3. Chi-Squared Test for Goodness of Fit
This test is a "reality check." It asks: "Does this set of data actually follow a specific distribution (like Uniform, Binomial, or Poisson)?"
The Hypotheses
\(H_0\): The [Model Name] fits the data.
\(H_1\): The [Model Name] does not fit the data.
The "Small Expected Frequency" Rule
Important! Chi-squared tests are only accurate if the Expected Values (\(E\)) are large enough.
The Rule: If any \(E < 5\), you must combine that cell with an adjacent one. Remember to adjust your count of categories (\(n\)) afterwards!
Calculating Degrees of Freedom for Goodness of Fit
This is where students often slip up! The formula is:
\[df = n - 1 - k\]
- \(n\) = the number of categories (after combining cells).
- \(k\) = the number of parameters you had to calculate from the data to build the model.
Memory Aid for \(k\):
- If the model is Uniform: \(k = 0\) (usually).
- If you had to calculate the Mean for a Poisson model: \(k = 1\).
- If you had to calculate the Probability (\(p\)) for a Binomial model: \(k = 1\).
Key Takeaway: Goodness of fit tells us if our mathematical models represent the real world accurately.
4. Common Mistakes to Avoid
- Mistaking \(O\) and \(E\): Always use the Observed frequencies for \(O\) and the calculated probabilities/frequencies for \(E\).
- Forgetting to Combine: If an Expected value is less than 5, you must combine cells before calculating \(\chi^2\).
- Incorrect \(df\): Double-check if you estimated any parameters (like the mean). If you did, subtract them from your \(df\).
- Using Percentages: Chi-squared tests must be done using counts/frequencies, never percentages or probabilities directly in the \(\chi^2\) formula!
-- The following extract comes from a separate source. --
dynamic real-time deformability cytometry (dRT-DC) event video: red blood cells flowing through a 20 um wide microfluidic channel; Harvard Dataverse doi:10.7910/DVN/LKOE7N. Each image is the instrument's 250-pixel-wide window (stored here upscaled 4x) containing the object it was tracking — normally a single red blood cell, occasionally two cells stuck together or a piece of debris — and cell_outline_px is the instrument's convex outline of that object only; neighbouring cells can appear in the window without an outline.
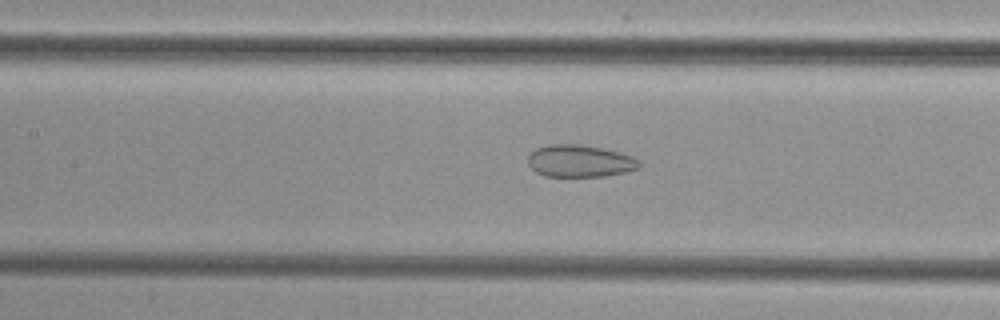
{"species": "common noctule bat (a hibernating species)", "species_latin": "Nyctalus noctula", "temperature_condition": "cold", "stored_images_in_passage": 39, "camera_frame_rate_fps": 3000, "um_per_image_px": 0.085, "animal": {"sex": "female", "body_mass_g": 29.2, "forearm_length_mm": 56.3}, "frame": {"image": 1, "passage_image": 11, "time_ms": 3.333, "image_size_px": [1000, 320], "cell_outline_px": [[640, 168], [624, 172], [604, 176], [544, 176], [536, 172], [528, 164], [528, 156], [536, 148], [548, 144], [580, 144], [604, 148], [620, 152], [632, 156], [640, 160]], "centroid_in_image_um": [49.3, 13.67], "position_along_channel_um": 158.1, "area_um2": 20.98}}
5. Helpful Tips for the Exam
Did you know? You don't have to show every single repetitive calculation. The examiners want to see that you know the method. Show one example of calculating an Expected value and one example of a contribution, then you can list the rest or give the total.
Using the p-value: Sometimes software (or your calculator) gives a p-value instead of a critical value.
Rule of thumb: If the p-value < Significance Level (e.g., 0.05), then Reject \(H_0\).
Think: "If the p is low, the \(H_0\) must go!"
Don't worry if this seems tricky! The process is very logical once you've practiced a few tables. Just remember: state your hypotheses, find the expected values, calculate the sum of contributions, and compare it to the "gatekeeper" (the critical value).
Summary Checklist
- Contingency Table: Use \(df = (r-1)(c-1)\).
- Goodness of Fit: Use \(df = n - 1 - k\).
- The "5" Rule: Combine cells if \(E < 5\).
- The Statistic: \(\chi^2 = \sum \frac{(O-E)^2}{E}\).
- Conclusion: Always write your final answer in the context of the question (e.g., "There is evidence to suggest that age and music choice are related").